Software Environment: redhat6.2 Qmail1.3
Hardware environment: HP Netserver E60 128M Internal deposit card
1. What is mail relay and why should it be prevented from being abused?
Once a qmail server is set up, the server will have one or more domain names (which should appear in local or viritualdomains files), and QMAIL-SMTPD will listen for Port 25th and wait for a remote request to send mail. Other mail servers on the network, or MUA (mail User Agent, such as Outlook Express, Foxmail, and so on) that send messages are connected to port 25th on the QMail server, requesting mail to be sent. The SMTP session process typically starts with the remote identity itself, as follows:
HELO remote.system.domainname
250 Qmailserver.domain
MAIL FROM:user@somewherer.net
250 OK
RCPT TO: user1@elsewhere.net
The domain name in the recipient user1@elsewhere.net of the message is not necessarily a local domain name, and the local system may have two answers. In the first case, the local qmail server is allowed to relay, it receives and agrees to send a message that the destination address is not local, and the second does not receive non-local mail.

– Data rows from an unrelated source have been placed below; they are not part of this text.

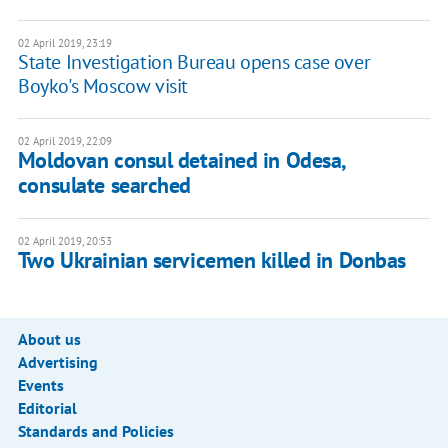
02 April 2019, 23:19
State Investigation Bureau opens case over
Boyko's Moscow visit
02 April 2019, 22:09
Moldovan consul detained in Odesa,
consulate searched
02 April 2019, 20:53
Two Ukrainian servicemen killed in Donbas
About us
Advertising
Events
Editorial
Standards and Policies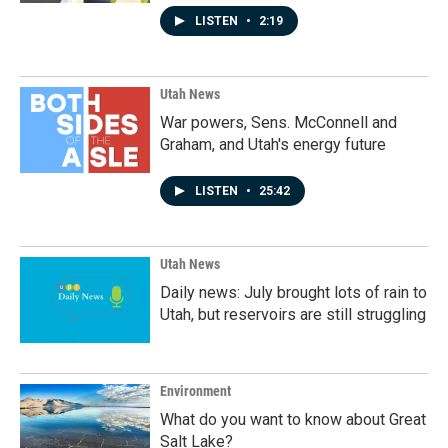
LISTEN
•
2:19
Utah News
War powers, Sens. McConnell and
Graham, and Utah's energy future
LISTEN
•
25:42
Utah News
Daily news: July brought lots of rain to
Utah, but reservoirs are still struggling
Environment
What do you want to know about Great
Salt Lake?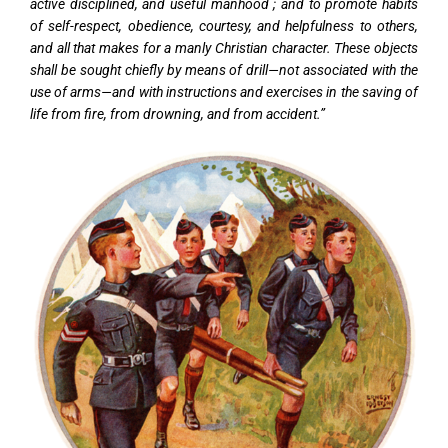
active disciplined, and useful manhood ; and to promote habits
of self-respect, obedience, courtesy, and helpfulness to others,
and all that makes for a manly Christian character. These objects
shall be sought chiefly by means of drill—not associated with the
use of arms—and with instructions and exercises in the saving of
life from fire, from drowning, and from accident.”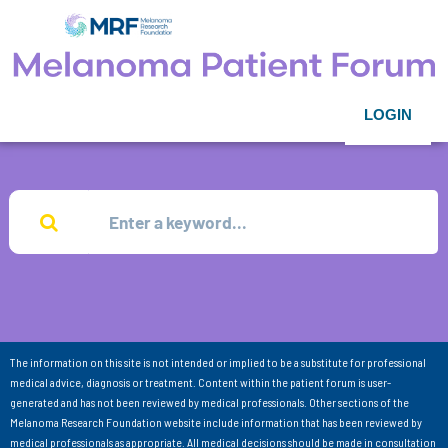
LOGIN
The information on this site is not intended or implied to be a substitute for professional
medical advice, diagnosis or treatment. Content within the patient forum is user-
generated and has not been reviewed by medical professionals. Other sections of the
Melanoma Research Foundation website include information that has been reviewed by
medical professionals as appropriate. All medical decisions should be made in consultation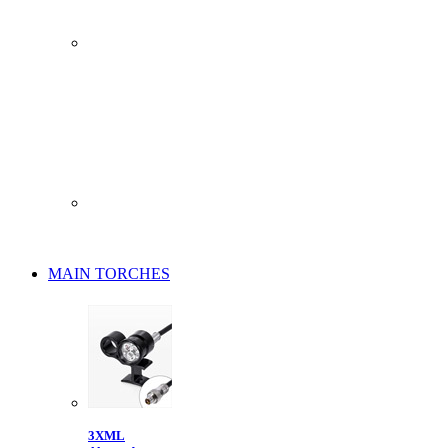
MAIN TORCHES
3XML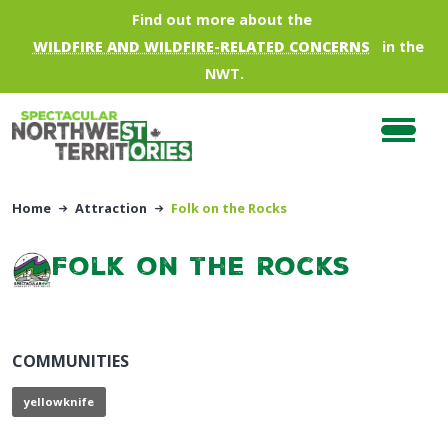
Skip to main content
Find out more about the
WILDFIRE AND WILDFIRE-RELATED CONCERNS
in the
NWT.
Home
Attraction
Folk on the Rocks
Folk on the Rocks
COMMUNITIES
yellowknife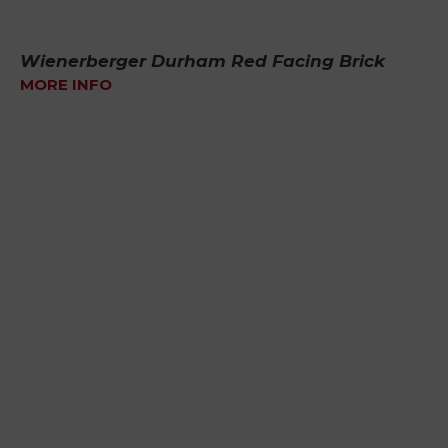
Wienerberger Durham Red Facing Brick
MORE INFO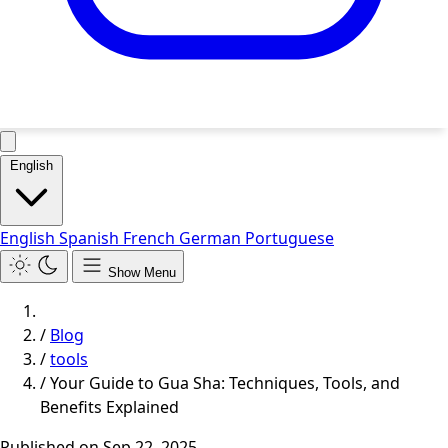
English
English
Spanish
French
German
Portuguese
Show Menu
/
Blog
/
tools
/
Your Guide to Gua Sha: Techniques, Tools, and
Benefits Explained
Published on
Sep 22, 2025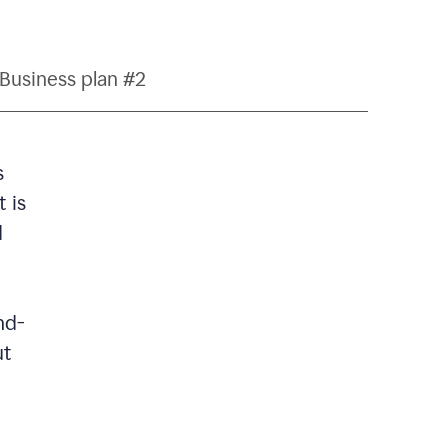
Business plan #2
s
 is
d
nd-
ut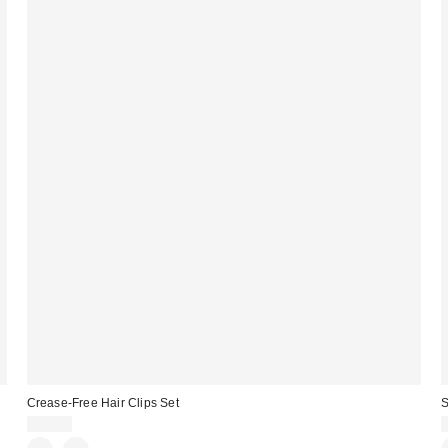
Crease-Free Hair Clips Set
S
$10.00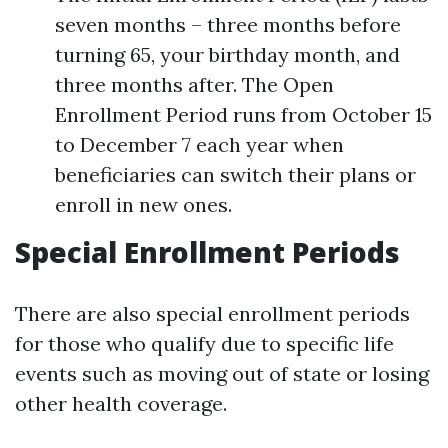
seven months – three months before
turning 65, your birthday month, and
three months after. The Open
Enrollment Period runs from October 15
to December 7 each year when
beneficiaries can switch their plans or
enroll in new ones.
Special Enrollment Periods
There are also special enrollment periods
for those who qualify due to specific life
events such as moving out of state or losing
other health coverage.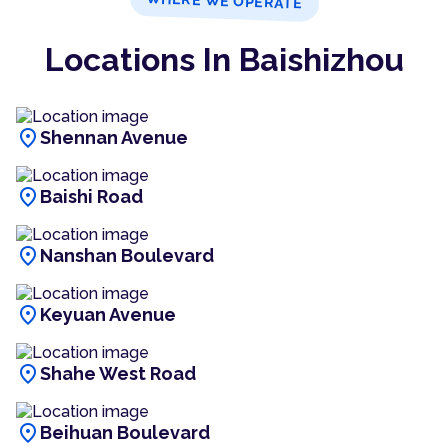
WHERE WE OPERATE
Locations In Baishizhou
location_on
Shennan Avenue
location_on
Baishi Road
location_on
Nanshan Boulevard
location_on
Keyuan Avenue
location_on
Shahe West Road
location_on
Beihuan Boulevard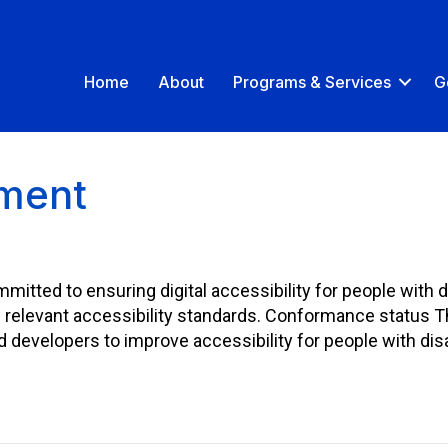
Home
About
Programs & Services
G
ement
mmitted to ensuring digital accessibility for people with d
e relevant accessibility standards. Conformance status 
evelopers to improve accessibility for people with disab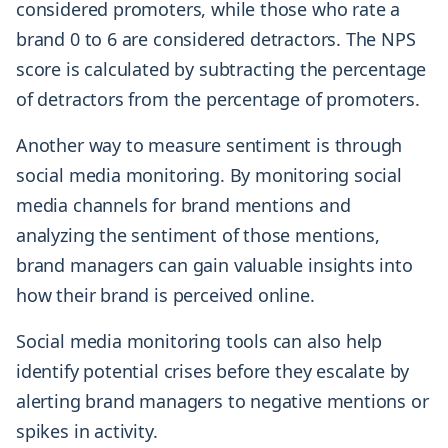
considered promoters, while those who rate a
brand 0 to 6 are considered detractors. The NPS
score is calculated by subtracting the percentage
of detractors from the percentage of promoters.
Another way to measure sentiment is through
social media monitoring. By monitoring social
media channels for brand mentions and
analyzing the sentiment of those mentions,
brand managers can gain valuable insights into
how their brand is perceived online.
Social media monitoring tools can also help
identify potential crises before they escalate by
alerting brand managers to negative mentions or
spikes in activity.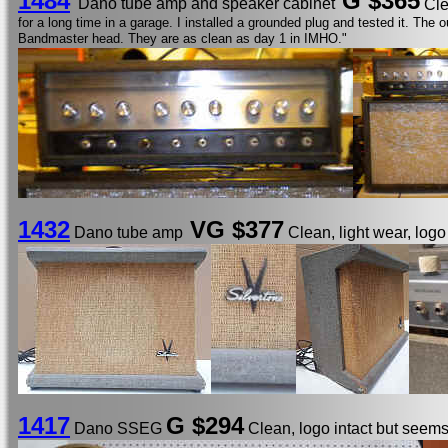
1484
G
$365
Dano tube amp and speaker cabinet
Cle
for a long time in a garage. I installed a grounded plug and tested it. Th
Bandmaster head. They are as clean as day 1 in IMHO."
1432
VG $377
Dano tube amp
Clean, light wear, log
1417
G $294
Dano SSEG
Clean, logo intact but seems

QMail has a configuration file named Rcpthosts (the file name originates from the RCPT TO command), which determines whether to accept a message. The message is accepted only if the domain name of the recipient address in a RCPT TO command exists in the rcpthosts file, or the message is rejected. If the file does not exist, all messages will be accepted. When a mail server forwards (relay) all messages, regardless of the recipient of the message and the recipient of the message, the mail server is referred to as open forwarding (relay). When the QMail server is not rcpthosts, it is open forwarded.
If your system administrator sets your mail server to open relay, will cause some spammers to use your mail server as a relay station for forwarding spam messages, which will cause spammers to target you, potentially causing retaliatory mail bombs; spam can also consume a lot of your resources, Occupy your bandwidth. The worse thing may be that your name may be blacklisted and become the target of a boycott by other recipients, and your email will be rejected by these recipients.